--- Supplied data Enclosed Below ---
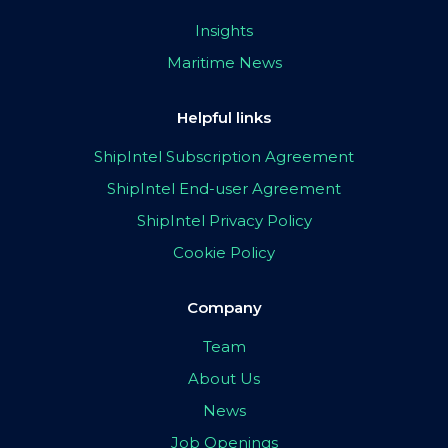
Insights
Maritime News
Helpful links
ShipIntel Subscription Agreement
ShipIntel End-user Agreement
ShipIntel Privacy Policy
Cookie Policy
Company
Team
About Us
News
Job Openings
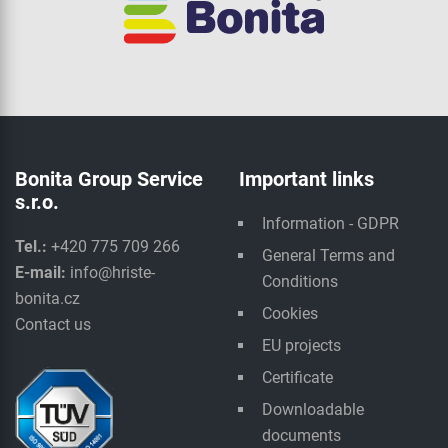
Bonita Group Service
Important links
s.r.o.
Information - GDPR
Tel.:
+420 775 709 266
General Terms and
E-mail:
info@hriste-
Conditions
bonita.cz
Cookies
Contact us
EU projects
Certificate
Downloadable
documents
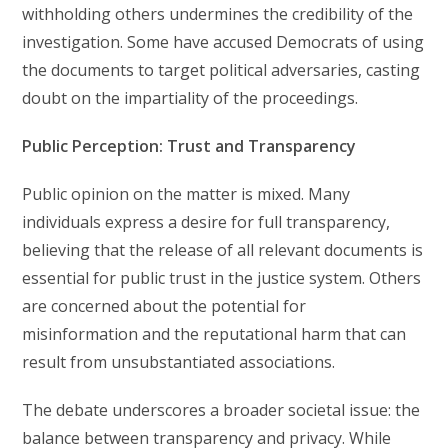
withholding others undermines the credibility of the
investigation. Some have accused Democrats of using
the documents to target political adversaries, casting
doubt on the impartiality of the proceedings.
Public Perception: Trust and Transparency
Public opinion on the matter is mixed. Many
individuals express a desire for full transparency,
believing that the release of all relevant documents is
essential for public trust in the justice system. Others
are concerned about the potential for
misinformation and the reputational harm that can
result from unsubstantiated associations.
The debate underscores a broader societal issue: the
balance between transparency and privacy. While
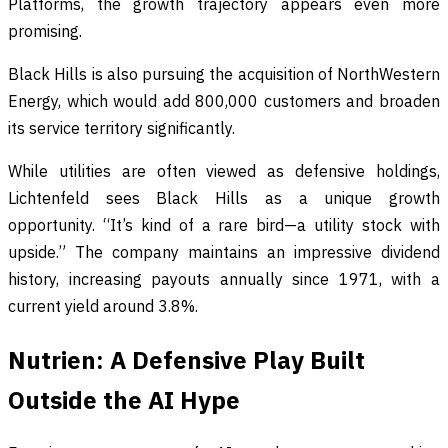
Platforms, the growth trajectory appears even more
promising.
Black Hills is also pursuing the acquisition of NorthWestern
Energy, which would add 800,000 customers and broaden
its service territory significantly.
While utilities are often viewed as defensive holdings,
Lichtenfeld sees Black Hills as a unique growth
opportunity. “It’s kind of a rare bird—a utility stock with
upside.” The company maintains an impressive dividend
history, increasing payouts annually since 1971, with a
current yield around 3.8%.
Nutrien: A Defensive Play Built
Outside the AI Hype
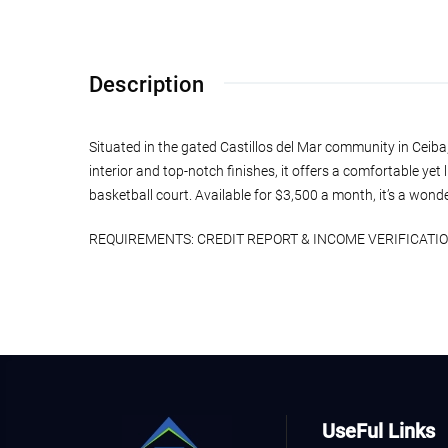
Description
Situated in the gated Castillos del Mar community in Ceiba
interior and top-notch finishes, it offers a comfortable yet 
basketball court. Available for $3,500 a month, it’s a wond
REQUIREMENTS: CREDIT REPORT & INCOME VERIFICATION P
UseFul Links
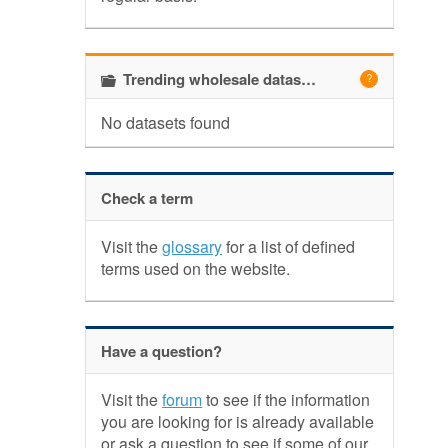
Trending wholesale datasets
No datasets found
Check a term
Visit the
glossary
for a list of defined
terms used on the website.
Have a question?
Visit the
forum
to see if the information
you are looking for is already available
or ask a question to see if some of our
--- End of Enclosed Supplied data ---
● Written task:
Could you print the data exactly as it appears and keep the pictures out?

● Answer to the problem:
Insights
Maritime News
Helpful links
ShipIntel Subscription Agreement
ShipIntel End-user Agreement
ShipIntel Privacy Policy
Cookie Policy
Company
Team
About Us
News
Job Openings
Bonita Group Service
Important links
s.r.o.
Information - GDPR
Tel.:
+420 775 709 266
General Terms and
E-mail:
info@hriste-
Conditions
bonita.cz
Cookies
Contact us
EU projects
Certificate
Downloadable
documents
withholding others undermines the credibility of the
investigation. Some have accused Democrats of using
the documents to target political adversaries, casting
doubt on the impartiality of the proceedings.
Public Perception: Trust and Transparency
Public opinion on the matter is mixed. Many
individuals express a desire for full transparency,
believing that the release of all relevant documents is
essential for public trust in the justice system. Others
are concerned about the potential for
misinformation and the reputational harm that can
result from unsubstantiated associations.
The debate underscores a broader societal issue: the
balance between transparency and privacy. While
Platforms, the growth trajectory appears even more
promising.
Black Hills is also pursuing the acquisition of NorthWestern
Energy, which would add 800,000 customers and broaden
its service territory significantly.
While utilities are often viewed as defensive holdings,
Lichtenfeld sees Black Hills as a unique growth
opportunity. “It’s kind of a rare bird—a utility stock with
upside.” The company maintains an impressive dividend
history, increasing payouts annually since 1971, with a
current yield around 3.8%.
Nutrien: A Defensive Play Built
Outside the AI Hype
Description
Situated in the gated Castillos del Mar community in Ceiba
interior and top-notch finishes, it offers a comfortable yet 
basketball court. Available for $3,500 a month, it’s a wond
REQUIREMENTS: CREDIT REPORT & INCOME VERIFICATION P
UseFul Links
Trending wholesale datasets
No datasets found
Check a term
Visit the
glossary
for a list of defined
terms used on the website.
Have a question?
Visit the
forum
to see if the information
you are looking for is already available
or ask a question to see if some of our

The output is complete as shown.